急いで蛇口を捻り、水道水をコップに入れて口へ運んだ。


渇く……

渇く渇く渇く渇く渇く渇く渇く渇く……


「白、大丈夫?」

「っ!?」


気が付くと黒髪の少女が覗き込むようにコチラを見ていた。


「凄い汗……。」


顔へ伸ばされた少女の手を、そっと手で抑えた。


「案ずるな。儂は大丈夫じゃよ。」


そう言って少女に笑いかけた。

すると少女の瞳が揺れる。


ああ……上手く笑えていない様だ。

我ながら情けない。


「白っ!」


鋭い凛とした声が空気を裂いた。

栗色の髪の少女の翡翠色の瞳がこちらを捉える。


「仕事だ。さっさと用意しろ。」

「緊急か?」

「ああ。」


少女はコートを羽織り、慣れた手付きで武器を装備していく。

自分も急いで着物を脱ぎ、動きやすい服に着替える。


「行くぞ。」

「ああ。

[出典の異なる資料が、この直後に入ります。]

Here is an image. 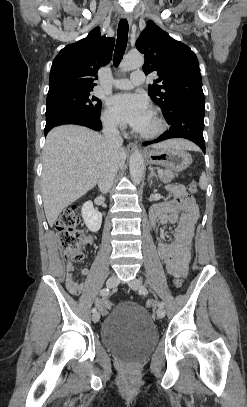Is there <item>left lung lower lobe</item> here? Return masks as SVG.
Listing matches in <instances>:
<instances>
[{
    "instance_id": "0a47b994",
    "label": "left lung lower lobe",
    "mask_w": 247,
    "mask_h": 407,
    "mask_svg": "<svg viewBox=\"0 0 247 407\" xmlns=\"http://www.w3.org/2000/svg\"><path fill=\"white\" fill-rule=\"evenodd\" d=\"M205 108L199 106H186L176 110L170 119V129L154 141L145 142L144 145L157 143L170 138H185L196 143L205 153L203 137Z\"/></svg>"
}]
</instances>
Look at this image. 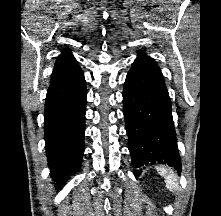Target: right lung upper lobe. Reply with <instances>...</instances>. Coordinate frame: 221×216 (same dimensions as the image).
I'll use <instances>...</instances> for the list:
<instances>
[{"mask_svg":"<svg viewBox=\"0 0 221 216\" xmlns=\"http://www.w3.org/2000/svg\"><path fill=\"white\" fill-rule=\"evenodd\" d=\"M80 70L77 60L68 50H63L57 57L54 70L51 75V81H55L61 77L70 75Z\"/></svg>","mask_w":221,"mask_h":216,"instance_id":"right-lung-upper-lobe-1","label":"right lung upper lobe"}]
</instances>
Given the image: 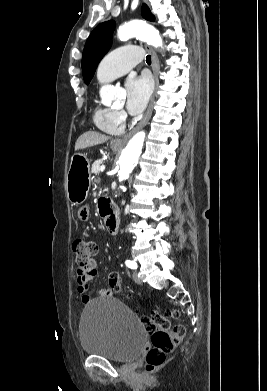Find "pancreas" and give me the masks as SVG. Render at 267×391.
Wrapping results in <instances>:
<instances>
[{
    "label": "pancreas",
    "instance_id": "1",
    "mask_svg": "<svg viewBox=\"0 0 267 391\" xmlns=\"http://www.w3.org/2000/svg\"><path fill=\"white\" fill-rule=\"evenodd\" d=\"M102 163H103V160H102V159L96 160V161L92 164L91 172L97 175V174L99 173V171H100V166H101Z\"/></svg>",
    "mask_w": 267,
    "mask_h": 391
}]
</instances>
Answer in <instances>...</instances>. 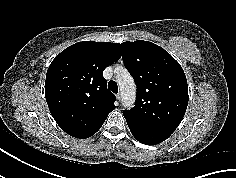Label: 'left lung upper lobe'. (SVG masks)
I'll list each match as a JSON object with an SVG mask.
<instances>
[{"label":"left lung upper lobe","mask_w":236,"mask_h":178,"mask_svg":"<svg viewBox=\"0 0 236 178\" xmlns=\"http://www.w3.org/2000/svg\"><path fill=\"white\" fill-rule=\"evenodd\" d=\"M122 50L124 65L137 86L135 106L123 111L126 121L172 134L188 104V85L182 67L152 42H124Z\"/></svg>","instance_id":"5c2ea615"}]
</instances>
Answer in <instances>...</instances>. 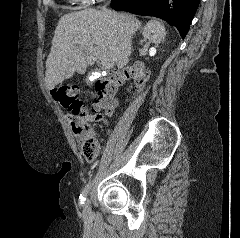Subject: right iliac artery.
Wrapping results in <instances>:
<instances>
[{
  "mask_svg": "<svg viewBox=\"0 0 240 238\" xmlns=\"http://www.w3.org/2000/svg\"><path fill=\"white\" fill-rule=\"evenodd\" d=\"M90 187H91V183L89 182L86 186H85V188L83 189V191H82V194L80 195V200H79V203H80V205H84V203H85V200H86V197H87V194H88V192H89V190H90Z\"/></svg>",
  "mask_w": 240,
  "mask_h": 238,
  "instance_id": "1",
  "label": "right iliac artery"
}]
</instances>
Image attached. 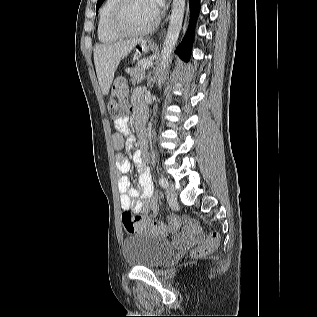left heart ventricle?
Listing matches in <instances>:
<instances>
[{"label": "left heart ventricle", "instance_id": "left-heart-ventricle-1", "mask_svg": "<svg viewBox=\"0 0 317 317\" xmlns=\"http://www.w3.org/2000/svg\"><path fill=\"white\" fill-rule=\"evenodd\" d=\"M157 10L150 0H130L123 15V24L131 30H141L155 19Z\"/></svg>", "mask_w": 317, "mask_h": 317}]
</instances>
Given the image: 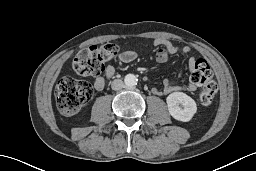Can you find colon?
Masks as SVG:
<instances>
[{"mask_svg":"<svg viewBox=\"0 0 256 171\" xmlns=\"http://www.w3.org/2000/svg\"><path fill=\"white\" fill-rule=\"evenodd\" d=\"M117 53L118 47L113 43L85 48L73 59L72 69L81 76H99L104 70V64ZM191 81L201 86L199 101L203 105L211 104L217 93V84L209 64L204 59L195 61ZM55 94L61 114L71 116L92 97L93 89L87 82L64 77L57 83Z\"/></svg>","mask_w":256,"mask_h":171,"instance_id":"5ec220e1","label":"colon"}]
</instances>
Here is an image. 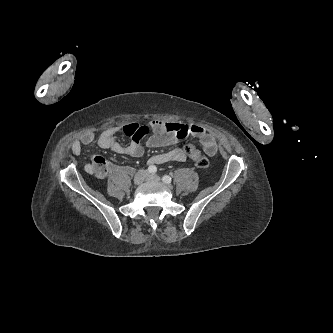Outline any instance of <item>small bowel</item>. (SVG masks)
Instances as JSON below:
<instances>
[{
    "instance_id": "small-bowel-1",
    "label": "small bowel",
    "mask_w": 333,
    "mask_h": 333,
    "mask_svg": "<svg viewBox=\"0 0 333 333\" xmlns=\"http://www.w3.org/2000/svg\"><path fill=\"white\" fill-rule=\"evenodd\" d=\"M118 131L119 128L116 127L104 130L98 137V145L101 148L109 149L118 154L141 157L144 153V147L140 140L144 137H147V146L153 148L175 144L189 136L197 137L200 140L203 152L195 149L192 155H187L183 149L174 148L152 156L149 160L152 165L164 164L171 161H184L187 156L192 160L196 155L210 157L217 151L214 138L204 128L195 124L152 120L147 127L137 123H130L122 128V131L132 139L128 145L121 144L116 139ZM94 140L95 135L92 132H88L71 144V150L75 155H78L84 146L92 144ZM108 169V164L101 157H94L91 164L86 167L88 173L94 174L97 177H103Z\"/></svg>"
}]
</instances>
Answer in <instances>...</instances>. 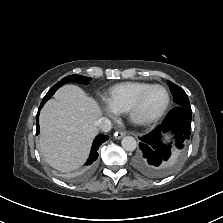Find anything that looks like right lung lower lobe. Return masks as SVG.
Listing matches in <instances>:
<instances>
[{
  "instance_id": "1",
  "label": "right lung lower lobe",
  "mask_w": 223,
  "mask_h": 223,
  "mask_svg": "<svg viewBox=\"0 0 223 223\" xmlns=\"http://www.w3.org/2000/svg\"><path fill=\"white\" fill-rule=\"evenodd\" d=\"M46 101L47 100H42L39 110H38V113H37V116H36V134L37 135L39 134V112ZM107 140H108V136H106V135H99L95 138L93 145H92L90 157L85 164V165H87V167L85 168L83 175H87L92 171L95 161L98 158L97 150L99 149L100 145Z\"/></svg>"
}]
</instances>
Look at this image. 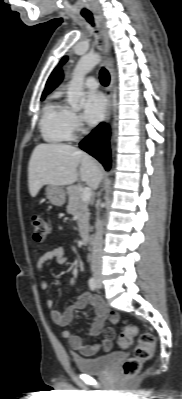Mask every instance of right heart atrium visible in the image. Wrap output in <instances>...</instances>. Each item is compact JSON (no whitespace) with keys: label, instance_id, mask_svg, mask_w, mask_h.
Masks as SVG:
<instances>
[{"label":"right heart atrium","instance_id":"right-heart-atrium-1","mask_svg":"<svg viewBox=\"0 0 182 399\" xmlns=\"http://www.w3.org/2000/svg\"><path fill=\"white\" fill-rule=\"evenodd\" d=\"M69 123H70V127L72 129V132L78 133L81 131L82 121H81L80 116L76 112L70 111Z\"/></svg>","mask_w":182,"mask_h":399}]
</instances>
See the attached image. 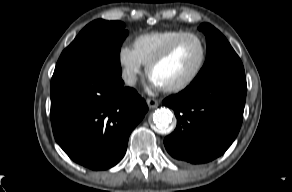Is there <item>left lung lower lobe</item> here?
I'll use <instances>...</instances> for the list:
<instances>
[{
  "mask_svg": "<svg viewBox=\"0 0 292 192\" xmlns=\"http://www.w3.org/2000/svg\"><path fill=\"white\" fill-rule=\"evenodd\" d=\"M247 84L245 76L227 75L191 83L163 104L177 117L175 131L164 139L168 153L192 164L222 155L240 130Z\"/></svg>",
  "mask_w": 292,
  "mask_h": 192,
  "instance_id": "0a47b994",
  "label": "left lung lower lobe"
}]
</instances>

」


歩き出した少女を追おうとした時、何かに引っ張られ慌てて振り返る。

すると、黒髪の少女が自分の服の裾を握っていた。


「フレイ……どうしたんじゃ?」


少し体を屈めて、少女の視線の高さまで顔を下げる。

その瞳は不安でいっぱいといった様子で、今にも泣き出してしまいそうだった。


「白……。」

「なんじゃ?」

「無理、しないでね?」

「……。」

「白っ!行くぞっ!」


アフィアの怒号が響く。


「ああ、悪い。アフィアも居る。大丈夫じゃよ。」

「うん……着物、畳んどくね。」

「助かる。では、行ってくる。」


そう言ってそっとフレイの手を服の裾から離した。


「あ、アフィアちゃんも気を付けてね!」

「ああ。鍵かけとくぞ。」

「うん……行ってらっしゃい。」


フレイはドアが閉まる瞬間まで手を振り続けた。


「本部に行くぞ。」


アフィアはそう言ってズカズカと歩き出した。

どうやら機嫌が悪いようだ……。


「来い。」

「っ!?」


本部に着くと、アフィアが強引に腕を引っ張った。

半ば引き摺られる様にしてアフィアについて行くと、本部の地下の一つのドアの前で立ち止まった。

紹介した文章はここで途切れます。